If the child has given his best and still was unable to pass an exam, it is important for parents and teachers to be supportive to the child. Help the child to look at the bigger picture.
Tell them to focus on the lessons learnt from the failure and to rectify them if possible, so that they don’t repeat the same mistakes again.
If the child is not responsible with his studies, then it is important for parents to teach children the importance of “actions” and of facing “consequences” in a loving way. An example would be, “If you spend more time watching TV and not studying for your exam, then it can impact your exam results. I just want to see you successful and happy in life; I am here if you need my help. I am proud to see you put in the efforts you do with your studies.” These are all statements of encouragement and will help strengthen your bond with your child and they will learn to take responsibility for their actions from a young age. It is important to teach children to be self-reliant from a young age.
Stop instilling fear
“Don’t go close to the street dog, he might bite you”; “Quickly finish your breakfast else your Dad will become angry”; “Go to sleep now or else the monster will come”.

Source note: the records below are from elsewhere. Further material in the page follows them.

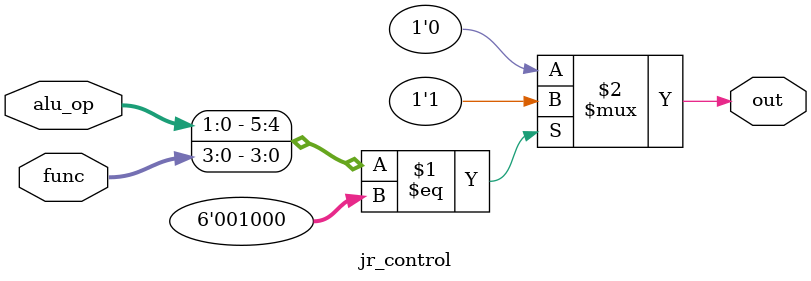
<source format=v>
module jr_control(alu_op,func,out);

	input [1:0] alu_op;
	input [3:0] func;
	output out;

	assign out = ({alu_op,func}==6'b001000)?1'b1:1'b0;

endmodule
</source>
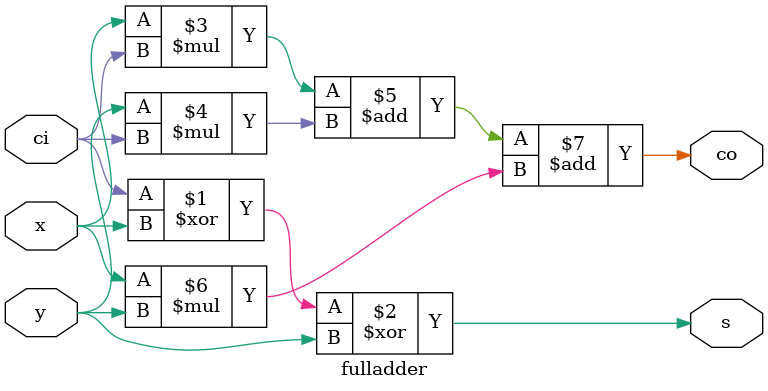
<source format=sv>
`timescale 1ns / 1ps

/*
Sum = Cin xor A xor B
Cout = ACin + BCin + AB
*/

module fulladder(
    input x, y, ci,
    output co, s
    );
    
    assign s = ci ^ x ^ y;
    assign co = ( x * ci ) + ( y * ci ) + ( x * y );
    
endmodule

</source>
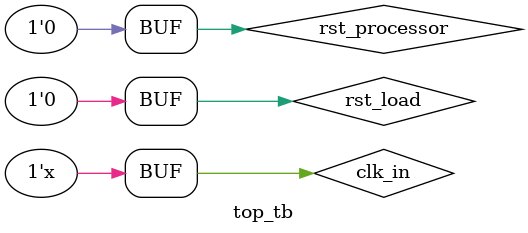
<source format=v>
`timescale 1ns / 1ps


module top(clk_in,rst_load,rst_processor,in_port,out_port,result);
    
input clk_in,rst_load,rst_processor;
input [7:0] in_port;
output [7:0] out_port, result;
wire done;

wire [15:0] DO;
wire [9:0] ADDR;
wire [1:0] mem_en;
wire [8:0] addr;
//wire clk;

bram flash_1(clk_in,mem_en[0],ADDR,DO,rst_load);

instr_load_counter c1(ADDR,addr,clk_in,rst_load,done,mem_en);

processor p1(clk_in, rst_processor, result,addr[7:0],DO,mem_en,out_port,in_port);  //(clk, reset, result,wr_addr,wr_data,we,out_port,in_port);
       
    
endmodule

module top_tb;


reg clk_in,rst_load,rst_processor;
reg [7:0] in_port;
wire [7:0] out_port, result;


top t1(clk_in,rst_load,rst_processor,in_port,out_port,result);

initial
begin
clk_in = 0;
rst_processor  = 1;
rst_load = 1;

#80 rst_load = 0;
 #12000 rst_processor = 0;


end

always #20 clk_in = ~clk_in;
endmodule


</source>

Many parents and teachers teach discipline by warning children of the negative consequences of their behaviour. This creates fear within the child. The outcome is likely to be a child that is timid and may develop anxiety disorders.
Teach self-love
Encourage children to love who they are. Often talk about their strengths and keep telling them how proud you are of them. Ask them what they like about themselves the most. Highlight their strengths. Children are motivated by love. If they know that you genuinely care for them with love and understanding, then they are likely to reciprocate this love and care. They will become more resilient when faced with challenges in life.